→ **JOB ITEM**: Copy out the lines of the data that begin with the one containing "An Expositional Commentary" and run through the one containing "Reformation Trust Publishing. 2019.", including both, without changing a character.

§

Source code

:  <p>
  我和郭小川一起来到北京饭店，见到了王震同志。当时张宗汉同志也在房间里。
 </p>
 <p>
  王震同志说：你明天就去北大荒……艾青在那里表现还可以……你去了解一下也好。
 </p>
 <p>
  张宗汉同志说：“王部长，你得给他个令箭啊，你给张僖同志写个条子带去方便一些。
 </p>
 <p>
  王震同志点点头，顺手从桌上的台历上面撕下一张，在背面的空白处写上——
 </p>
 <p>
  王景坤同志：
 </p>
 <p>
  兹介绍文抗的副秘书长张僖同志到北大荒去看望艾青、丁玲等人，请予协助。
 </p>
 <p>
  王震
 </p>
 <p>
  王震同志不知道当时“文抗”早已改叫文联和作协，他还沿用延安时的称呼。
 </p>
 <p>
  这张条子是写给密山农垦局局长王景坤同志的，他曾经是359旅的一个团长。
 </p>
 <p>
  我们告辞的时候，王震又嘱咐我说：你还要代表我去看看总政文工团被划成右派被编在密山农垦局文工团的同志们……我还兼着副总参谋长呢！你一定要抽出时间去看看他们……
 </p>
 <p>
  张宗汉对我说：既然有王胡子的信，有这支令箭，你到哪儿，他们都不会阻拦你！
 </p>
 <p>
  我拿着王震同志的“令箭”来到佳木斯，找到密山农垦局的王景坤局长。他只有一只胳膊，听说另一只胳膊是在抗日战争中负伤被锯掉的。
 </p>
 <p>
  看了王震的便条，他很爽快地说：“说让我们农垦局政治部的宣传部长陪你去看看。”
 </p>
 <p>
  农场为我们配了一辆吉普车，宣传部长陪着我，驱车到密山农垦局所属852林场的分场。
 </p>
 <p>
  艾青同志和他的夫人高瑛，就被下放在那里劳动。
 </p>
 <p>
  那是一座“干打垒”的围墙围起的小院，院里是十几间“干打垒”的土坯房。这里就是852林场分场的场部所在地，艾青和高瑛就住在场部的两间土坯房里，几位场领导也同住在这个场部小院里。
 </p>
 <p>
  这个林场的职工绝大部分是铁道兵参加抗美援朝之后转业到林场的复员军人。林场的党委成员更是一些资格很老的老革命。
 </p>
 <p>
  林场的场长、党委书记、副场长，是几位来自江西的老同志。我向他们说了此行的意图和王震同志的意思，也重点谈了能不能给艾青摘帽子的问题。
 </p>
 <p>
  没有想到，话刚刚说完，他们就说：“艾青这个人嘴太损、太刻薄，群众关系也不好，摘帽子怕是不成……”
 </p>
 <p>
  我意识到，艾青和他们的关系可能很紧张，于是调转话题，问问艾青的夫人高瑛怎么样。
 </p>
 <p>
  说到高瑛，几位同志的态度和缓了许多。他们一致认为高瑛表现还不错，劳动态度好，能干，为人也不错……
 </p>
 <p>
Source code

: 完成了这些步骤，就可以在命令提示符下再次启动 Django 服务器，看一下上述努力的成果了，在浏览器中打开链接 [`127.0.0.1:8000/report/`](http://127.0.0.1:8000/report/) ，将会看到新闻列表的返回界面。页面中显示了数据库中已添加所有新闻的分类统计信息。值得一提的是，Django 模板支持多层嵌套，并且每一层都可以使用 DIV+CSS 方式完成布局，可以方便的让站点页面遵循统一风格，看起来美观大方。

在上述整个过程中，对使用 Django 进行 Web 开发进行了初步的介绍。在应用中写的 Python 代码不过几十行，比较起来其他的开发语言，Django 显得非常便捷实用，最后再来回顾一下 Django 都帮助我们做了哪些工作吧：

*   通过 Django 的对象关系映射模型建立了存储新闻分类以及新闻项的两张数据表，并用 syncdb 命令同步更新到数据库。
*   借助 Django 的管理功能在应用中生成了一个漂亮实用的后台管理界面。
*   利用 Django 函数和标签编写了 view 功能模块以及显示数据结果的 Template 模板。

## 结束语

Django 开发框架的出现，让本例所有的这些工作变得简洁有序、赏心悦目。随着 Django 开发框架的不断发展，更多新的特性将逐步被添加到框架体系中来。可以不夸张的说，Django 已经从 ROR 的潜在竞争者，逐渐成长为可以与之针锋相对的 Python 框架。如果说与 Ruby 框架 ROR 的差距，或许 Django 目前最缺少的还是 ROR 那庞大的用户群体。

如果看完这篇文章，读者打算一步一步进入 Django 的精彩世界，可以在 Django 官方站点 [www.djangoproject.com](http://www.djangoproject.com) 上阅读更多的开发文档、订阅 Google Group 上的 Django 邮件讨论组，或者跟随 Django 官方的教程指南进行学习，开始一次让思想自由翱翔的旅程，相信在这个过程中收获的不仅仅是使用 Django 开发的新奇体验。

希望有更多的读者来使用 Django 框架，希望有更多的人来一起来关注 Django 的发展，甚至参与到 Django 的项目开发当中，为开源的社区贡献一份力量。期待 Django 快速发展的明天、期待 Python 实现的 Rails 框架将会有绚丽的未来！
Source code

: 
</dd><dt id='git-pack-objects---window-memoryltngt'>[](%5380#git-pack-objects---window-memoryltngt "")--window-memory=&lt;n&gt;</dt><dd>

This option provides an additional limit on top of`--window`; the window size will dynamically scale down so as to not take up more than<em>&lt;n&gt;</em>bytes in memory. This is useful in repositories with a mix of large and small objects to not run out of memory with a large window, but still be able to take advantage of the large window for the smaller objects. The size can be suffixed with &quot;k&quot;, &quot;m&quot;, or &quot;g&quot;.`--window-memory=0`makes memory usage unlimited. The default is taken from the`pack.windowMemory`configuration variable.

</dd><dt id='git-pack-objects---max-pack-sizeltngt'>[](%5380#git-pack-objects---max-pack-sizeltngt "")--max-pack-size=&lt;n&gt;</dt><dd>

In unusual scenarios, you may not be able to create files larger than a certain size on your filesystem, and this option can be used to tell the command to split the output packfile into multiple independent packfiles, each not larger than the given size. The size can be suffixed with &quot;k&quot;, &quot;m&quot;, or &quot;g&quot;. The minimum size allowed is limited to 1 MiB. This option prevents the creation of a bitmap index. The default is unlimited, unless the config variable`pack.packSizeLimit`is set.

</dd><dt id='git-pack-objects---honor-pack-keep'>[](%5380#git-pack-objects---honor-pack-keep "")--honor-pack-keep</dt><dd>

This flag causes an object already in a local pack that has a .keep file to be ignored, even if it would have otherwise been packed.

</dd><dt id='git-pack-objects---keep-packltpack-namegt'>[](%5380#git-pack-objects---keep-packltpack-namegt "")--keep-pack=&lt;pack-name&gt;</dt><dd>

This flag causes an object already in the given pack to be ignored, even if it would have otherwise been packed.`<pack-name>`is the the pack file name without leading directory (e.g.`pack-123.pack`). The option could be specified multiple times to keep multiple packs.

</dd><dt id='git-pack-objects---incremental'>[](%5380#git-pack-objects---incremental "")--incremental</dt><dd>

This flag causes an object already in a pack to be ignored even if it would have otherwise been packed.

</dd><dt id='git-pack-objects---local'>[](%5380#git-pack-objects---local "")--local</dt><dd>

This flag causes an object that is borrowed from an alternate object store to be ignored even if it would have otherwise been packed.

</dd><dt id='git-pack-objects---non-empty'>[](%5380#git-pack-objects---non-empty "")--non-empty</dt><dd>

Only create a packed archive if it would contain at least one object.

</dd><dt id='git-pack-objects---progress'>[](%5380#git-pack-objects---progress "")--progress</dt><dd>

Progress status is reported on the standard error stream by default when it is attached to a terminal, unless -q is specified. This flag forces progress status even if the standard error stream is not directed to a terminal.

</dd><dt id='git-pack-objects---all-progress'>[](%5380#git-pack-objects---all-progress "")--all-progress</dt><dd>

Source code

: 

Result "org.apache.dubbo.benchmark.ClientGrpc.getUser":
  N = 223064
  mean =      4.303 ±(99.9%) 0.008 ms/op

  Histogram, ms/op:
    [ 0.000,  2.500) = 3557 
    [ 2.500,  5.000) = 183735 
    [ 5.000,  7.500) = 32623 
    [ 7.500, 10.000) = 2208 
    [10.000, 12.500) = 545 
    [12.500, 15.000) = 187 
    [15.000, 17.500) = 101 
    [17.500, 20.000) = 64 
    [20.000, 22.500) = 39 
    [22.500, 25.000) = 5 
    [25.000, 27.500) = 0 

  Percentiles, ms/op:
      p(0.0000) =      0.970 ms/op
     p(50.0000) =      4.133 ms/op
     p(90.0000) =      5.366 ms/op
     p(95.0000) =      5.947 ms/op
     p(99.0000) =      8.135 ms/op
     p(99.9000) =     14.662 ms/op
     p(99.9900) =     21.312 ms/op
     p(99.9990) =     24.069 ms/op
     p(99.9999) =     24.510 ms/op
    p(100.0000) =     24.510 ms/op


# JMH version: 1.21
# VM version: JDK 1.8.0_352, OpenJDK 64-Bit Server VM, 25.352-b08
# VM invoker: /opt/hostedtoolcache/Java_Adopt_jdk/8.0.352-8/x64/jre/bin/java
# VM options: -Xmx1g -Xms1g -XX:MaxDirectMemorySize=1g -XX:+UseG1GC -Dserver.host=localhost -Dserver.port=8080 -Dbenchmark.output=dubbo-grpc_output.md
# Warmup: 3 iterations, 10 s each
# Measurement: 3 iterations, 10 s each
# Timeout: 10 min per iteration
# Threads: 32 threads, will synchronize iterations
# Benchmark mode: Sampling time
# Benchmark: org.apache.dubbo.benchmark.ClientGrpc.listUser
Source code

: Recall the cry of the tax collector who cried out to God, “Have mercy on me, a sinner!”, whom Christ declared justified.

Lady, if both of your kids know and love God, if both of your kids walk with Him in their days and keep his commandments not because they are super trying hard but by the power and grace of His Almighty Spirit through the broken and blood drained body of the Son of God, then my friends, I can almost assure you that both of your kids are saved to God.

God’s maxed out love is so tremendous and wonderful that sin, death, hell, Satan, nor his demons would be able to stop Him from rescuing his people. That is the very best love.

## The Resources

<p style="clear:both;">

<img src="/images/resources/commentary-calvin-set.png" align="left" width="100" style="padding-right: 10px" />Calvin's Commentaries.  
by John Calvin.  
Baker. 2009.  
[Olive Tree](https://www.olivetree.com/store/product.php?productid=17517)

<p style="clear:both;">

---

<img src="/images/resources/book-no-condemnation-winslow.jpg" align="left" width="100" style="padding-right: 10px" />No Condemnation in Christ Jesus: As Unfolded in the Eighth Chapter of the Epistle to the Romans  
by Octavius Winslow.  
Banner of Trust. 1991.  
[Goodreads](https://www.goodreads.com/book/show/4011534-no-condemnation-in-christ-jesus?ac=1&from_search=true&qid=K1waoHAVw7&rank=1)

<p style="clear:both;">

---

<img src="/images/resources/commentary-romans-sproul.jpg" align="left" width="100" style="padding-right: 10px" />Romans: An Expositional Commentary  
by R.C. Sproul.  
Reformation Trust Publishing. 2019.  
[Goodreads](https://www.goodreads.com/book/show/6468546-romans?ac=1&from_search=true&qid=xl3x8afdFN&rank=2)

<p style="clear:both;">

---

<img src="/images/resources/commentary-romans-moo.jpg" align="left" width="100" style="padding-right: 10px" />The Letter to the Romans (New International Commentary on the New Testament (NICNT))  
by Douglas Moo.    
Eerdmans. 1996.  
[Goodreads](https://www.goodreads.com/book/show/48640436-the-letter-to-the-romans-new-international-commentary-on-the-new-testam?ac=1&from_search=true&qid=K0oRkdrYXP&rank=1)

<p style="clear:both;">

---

§

→ **EXERCISE RESPONSE**:
<img src="/images/resources/commentary-romans-sproul.jpg" align="left" width="100" style="padding-right: 10px" />Romans: An Expositional Commentary  
by R.C. Sproul.  
Reformation Trust Publishing. 2019.  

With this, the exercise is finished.